Marine Le Pen, the leader of France’s nationalist and socially conservative Le Front National, is twice as popular as president François Hollande among the French electorate, according to a recent poll.
Only 14% of people surveyed by Ifop, a leading market research company, said that they would vote for Hollande if the presidential elections were held this week, compared to 29% for Le Pen. 26% of respondents said they would vote for former president Nicolas Sarkozy if he were to be selected as the candidate for the UMP (Union for a Popular Movement) party. Sarkozy announced his intention to challenge Hollande for the presidency in the 2017 election in September.
Marine Le Pen and her party have continued to surge in popularity, amidst growing dissatisfaction with mainstream politics. Yesterday’s results constitute an increase in support of 10 points since 2012. In May, Le Front National came out on top in the country’s European election, with 25 per cent of the vote.
The Ifop poll places le Pen slightly ahead of her nearest rival, Alain Juppé, of the centre-right UMP party. 28% said that they would vote for Juppé, if he, rather than Sarkozy, were the UMP candidate, compared to Le Pen’s 30%. Juppé’s popularity marks a surprising comeback for the former prime minister who was convicted of corruption in 2004.
The results show that, under current popularity ratings, Hollande would be unable to even qualify for the second round of presidential elections, as he comes in behind fellow Socialist Party presidential hopefuls Arnaud Montebourg and Manuel Valls, France’s prime minister.
Hollande’s popularity has dropped three points from the last Ifop poll, which placed him at 17% in September. His ratings have consistently fallen since he took office in May 2012, as unemployment remains stubbornly high and the economy continues to flounder.
Hollande’s ratings represent an all-time low for a sitting president since Ifop began undertaking presidential popularity polling in 1958. In December 1991, socialist president François Mitterrand sank to a low of 22 percent, while Hollande's conservative predecessor Nicolas Sarkozy's popularity hit a low of 28 percent in April 2011 in Ifop polls.

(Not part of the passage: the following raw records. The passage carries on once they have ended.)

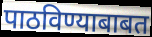
पाठविण्याबाबत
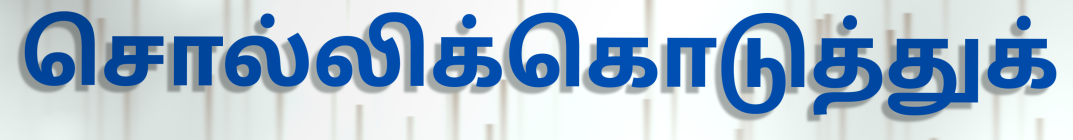
சொல்லிக்கொடுத்துக்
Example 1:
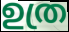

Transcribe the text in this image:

ഉത്ര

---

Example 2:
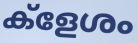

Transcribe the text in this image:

ക്ളേശം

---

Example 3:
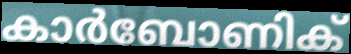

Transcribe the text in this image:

കാർബോണിക്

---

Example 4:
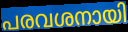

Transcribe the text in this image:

പരവശനായി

Fréderic Dabi, the deputy director general of Ifop said in a radio interview yesterday: "It is absolutely unprecedented for a sitting president to be a minority in his own camp. We see that less than half of all Socialist voters would vote for him in the next presidential election."

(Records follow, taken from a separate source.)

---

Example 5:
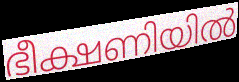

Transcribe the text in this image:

ഭീക്ഷണിയിൽ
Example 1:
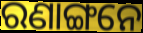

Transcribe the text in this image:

ରଣାଙ୍ଗନେ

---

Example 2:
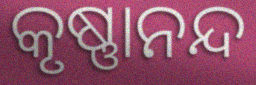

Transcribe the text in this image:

କୃଷ୍ଣାନନ୍ଦ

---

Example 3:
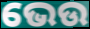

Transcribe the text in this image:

ଭେଉ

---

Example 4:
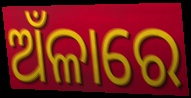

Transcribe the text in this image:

ଅଁଳାରେ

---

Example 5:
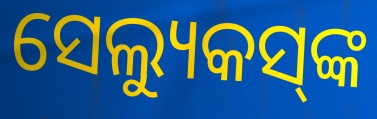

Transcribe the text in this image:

ସେଲ୍ୟୁକସ୍‌ଙ୍କ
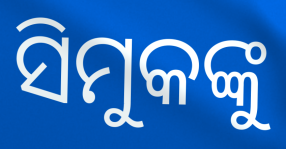
ସିମୁକଙ୍କୁ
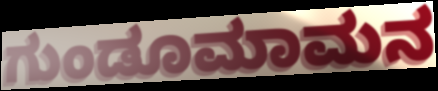
ಗುಂಡೂಮಾಮನ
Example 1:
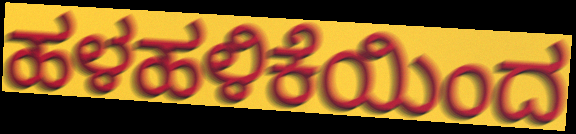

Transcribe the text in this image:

ಹಳಹಳಿಕೆಯಿಂದ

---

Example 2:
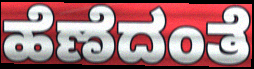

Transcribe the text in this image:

ಹೆಣೆದಂತೆ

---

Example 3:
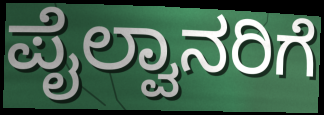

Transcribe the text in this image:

ಪೈಲ್ವಾನರಿಗೆ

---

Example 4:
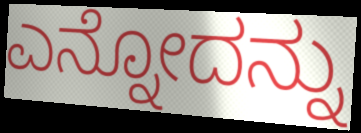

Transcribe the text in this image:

ಎನ್ನೋದನ್ನು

He added that the survey, which was conducted among a representative sample of 1,382 people registered on French electoral lists, marked “a real turn to the right” in French politics, and highlighted the electoral weakness of the Socialist government.
Dr Emmanuel Martin, an economist and director of the Institute for Economic Studies Europe, a leading think-tank based in Paris, attributes the rise of Le Pen and her party to “a range of converging causes”, stemming from France’s economic crisis and popular dissatisfaction with mainstream parties.
“Marine Le Pen is attracting people from all sides of the political spectrum - from right and left. What her party offers is the perfect synthesis of all their protective urges.”
“Le Front National is both nationalist and socialist. It pledges a bigger welfare state - for the French only, while promising to leave Europe and undertake a policy of ‘de-globalisation’. It’s simultaneously protectionist and paternalistic - offering exactly the kind of policies people look for in times of crisis.”
Martin also highlighted the decline of the two main parties in France, and the personal failures of François Hollande, who, he said “has been unable to implement his promised solutions [to the economic crisis] because of the sheer amount of debt France is in.”
“His governments have killed the economy by raising income taxes on high earners to the absurd rate of 75%, unemployment has risen to 3.3 million and government spending makes up 57% of GDP.”
He added that the opposition UMP is facing “a crisis of leadership” and internal struggles, after corruption scandals and alleged vote rigging by former leader Jean François Copé. “People don’t believe in them anymore,” he said.
On top of this, added Martin: “Le Pen has done an excellent job of removing the stigma attached to her party. She’s successfully shaken off the image of her father, has tried to remove the racist elements from her party... and now repeatedly invokes popular republican values. She’s even managed to attract large numbers of younger people, often on university campuses.”
“She will make it through to the second round of the Presidential elections, without a doubt,” Martin concluded.